In a mentoring session recently, I was supporting a practitioner who was working across languages in their therapeutic practice. We were talking about the challenges that arise when English is the working language, even though it is not the first language of either the therapist or the client.
As part of that conversation, I shared something from my own clinical experience. When I’m working in English with someone whose first language is different, I explicitly invite them to speak in their native language at any point in the session. They do not need to translate immediately. They can say it first in the language it comes in.
I’ve noticed over time that when people speak in the language they grew up with, the quality of contact often becomes more immediate and embodied. The words tend to arrive from a different place. Speaking English, even fluently, often involves organising experience through thought first, which can narrow tone, soften emotional edges, or prioritise coherence over immediacy.
When people speak in their first language, the pacing often becomes less managed, tone carries more variation, and bodily responses appear alongside the words rather than after them. This shows up in how directly someone can stay with what they are sensing as they speak.

Thinking Words and Felt Experience
Working in a second or third language usually involves some degree of internal translation. Even when someone is fluent, there is often a process of selecting phrasing, monitoring accuracy, or adjusting expression so it is stated correctly. That process leans on cognition. It can bring clarity and structure, but it can also pull attention away from sensation and affect.
When people speak in their first language, there is often less focus on choosing the right words, leaving more availability to track what is happening internally as they speak. The words arrive with more rhythm and variation. Tone changes and adds another layer to notice. Familiar emotional patterns show up in the words that feel most natural. People may hesitate less. When they pause, it is part of sensing what is there rather than searching for how to say it.

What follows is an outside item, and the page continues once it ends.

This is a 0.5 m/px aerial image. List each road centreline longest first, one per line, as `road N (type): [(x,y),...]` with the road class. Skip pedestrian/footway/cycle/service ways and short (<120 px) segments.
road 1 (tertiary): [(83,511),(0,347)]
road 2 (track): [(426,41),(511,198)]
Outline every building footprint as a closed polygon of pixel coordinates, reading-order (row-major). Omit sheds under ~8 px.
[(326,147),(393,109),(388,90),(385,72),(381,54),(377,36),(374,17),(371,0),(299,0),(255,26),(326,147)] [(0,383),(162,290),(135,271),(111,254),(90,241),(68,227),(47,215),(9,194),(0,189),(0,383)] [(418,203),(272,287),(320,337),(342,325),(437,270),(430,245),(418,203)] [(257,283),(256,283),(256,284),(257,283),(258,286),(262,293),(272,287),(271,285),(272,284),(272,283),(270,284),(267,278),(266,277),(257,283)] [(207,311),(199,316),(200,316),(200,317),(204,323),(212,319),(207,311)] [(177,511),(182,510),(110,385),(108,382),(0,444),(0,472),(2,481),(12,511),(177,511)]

Emotion Develops Inside Language
Emotional understanding develops through language as it is used in relationship, but not in a uniform or predictable way. Words for feelings are learned in particular moments, under particular conditions, with particular responses. Tone, timing, and consequence all play a part, and none of them are consistent.
Emotional life tends to organise itself unevenly. Some feelings come with language close at hand, others sit at the edge of awareness, show up indirectly, or drop out altogether. What is available shifts with context, relationship, and pressure, and does not stay consistent. Much of this organisation takes shape in the language spoken early on, where emotional life was worked out in the flow of interaction rather than learned as a stable set of distinctions.
When people later speak about these experiences in another language, some aspects carry across and others do not. Words can be accurate without feeling sufficient. Description may arrive without the weight of lived experience, or with a different weight altogether. When something feels like it doesn’t translate, it is often pointing to these uneven transfers rather than a simple loss of meaning.
Language and Memory
Early memories are typically encoded in the language that was spoken at the time. When people recall those experiences in a later-learned language, the memory can feel distant or incomplete. Images may be less vivid and emotional tone may not be felt with the same depth.
When people return to their first language, more detail often becomes available. Sensations, scenes, and relational impressions tend to come forward with greater clarity.